N47: Recroquevillé
MANUSCRIT N°47
Récits et aventures d'un confiné
Adulte
RECROQUEVILLÉ
Je m’appelle Alix, Alix Pomatien, bourguignon de
naissance. Je suis châtain clair, mes yeux sont très
foncés, presque noirs. D’aucuns disent qu’ils sont
exorbités. Je trouve le qualificatif mal choisi. Je dirais
plutôt proéminents si vous voyez ce que je veux dire.
Que dire de plus pour me présenter ? Je suis plutôt beau
gosse dans mon genre, l’esprit vif mais le pas lent.
J’adore prendre mon temps, flâner. En général, je sais où
je veux aller et j’y vais à mon rythme.
Ma fable préférée, c’est… ?
Vous avez trouvé ?
Non ? Je suis un peu déçu.
Bon, un indice : « lièvre »
Trop facile maintenant, je n’en dirai pas plus. Je vais
supposer que vous avez trouvé.
Pour enfoncer le clou, sachez que si je n’ai pas d’affinités
particulières avec mes congénères d’outre-Piémont, en
revanche, j’adore un de leurs proverbes : « Chi va piano,
va sano ». Il résume bien ma philosophie de la vie.
Et puis j’aime le grand air, le soleil, le vent, la pluie ! Oh
la pluie, la pluie sur l’herbe fraîchement tondue des
jardins, c’est un parfum qui m’enivre plus que tout autre.
Et ce contact de l’eau avec ma peau, c’est à proprement
parler divin. Si, si divin ! je ne sais pourquoi je vous
imagine dubitatif. Rappelez-vous vos souvenirs d’avant
la naissance, le bain primordial…
Bref ! Je ne sais pas ce que je ferais sans eau et c’est bien
tout le problème auquel je suis confronté depuis
maintenant près de deux semaines si je compte bien.
D’ailleurs, j’aurais dû commencer par là...

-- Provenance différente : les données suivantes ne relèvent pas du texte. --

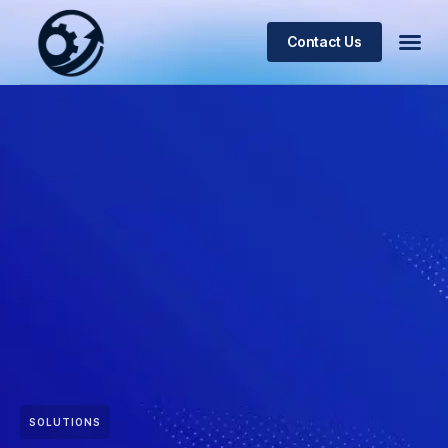
Contact Us
SOLUTIONS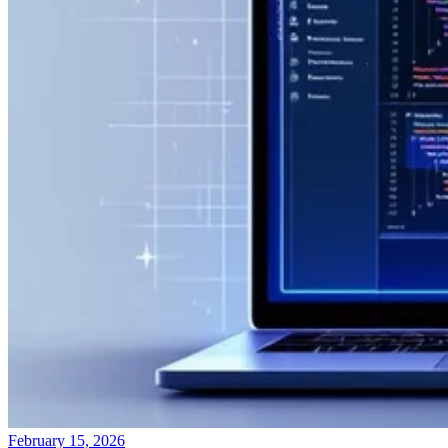
February 15, 2026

Donc le 16 mars dernier, une sorte de vertige m’a saisi.
Je me suis soudain senti emporté comme par une
tempête. J’ai bien cru que mon dernier jour était arrivé…
Je crois que je me suis évanoui de peur. De terreur
devrais-je dire !
Et puis, je me suis réveillé dans cette… chose !
Quinze jours que je suis enfermé dans une véritable cage
où je tourne en rond. Enfin, où je tournais en rond car,
pour économiser ma salive, j’en suit réduit à ne plus
parler (sauf à vous mais là, je parle en moi-même, vous
voyez ce que je veux dire.), ne plus bouger. Prostré,
replié sur moi-même, recroquevillé, je vis au ralenti.
Enfin, si on peut appeler cela vivre… Et si cette privation
d’eau depuis lors me pèse, ce n’est pas tout: lumière,
nourriture… plus rien, absolument plus rien !
Plus que moi et moi. Bon, soyons clair, je m’aime bien.
Je m’aime vraiment bien. D’ailleurs, on me l’a assez
reproché !
« Tu es trop tourné vers toi, tu ne penses qu’à toi !
J’ai absolument tout entendu : Egoïsme, onanisme,
narcissisme… Et pourquoi pas hermaphrodisme
pendant que vous y êtes !
Bref, je suis au bout du rouleau. Je dépéris, je me meurs,
mes pensées se font plus floues, elles ra… len…ti…ssent.
Attendez, je vois comme une lueur…
Mais oui, enfin !!!! Ha, mes yeux ! C’en est même
éblouissant.
Quinze jours à en baver et je vais retrouver le goût de
vivre. Salut à vous et peut-être à une autre fois!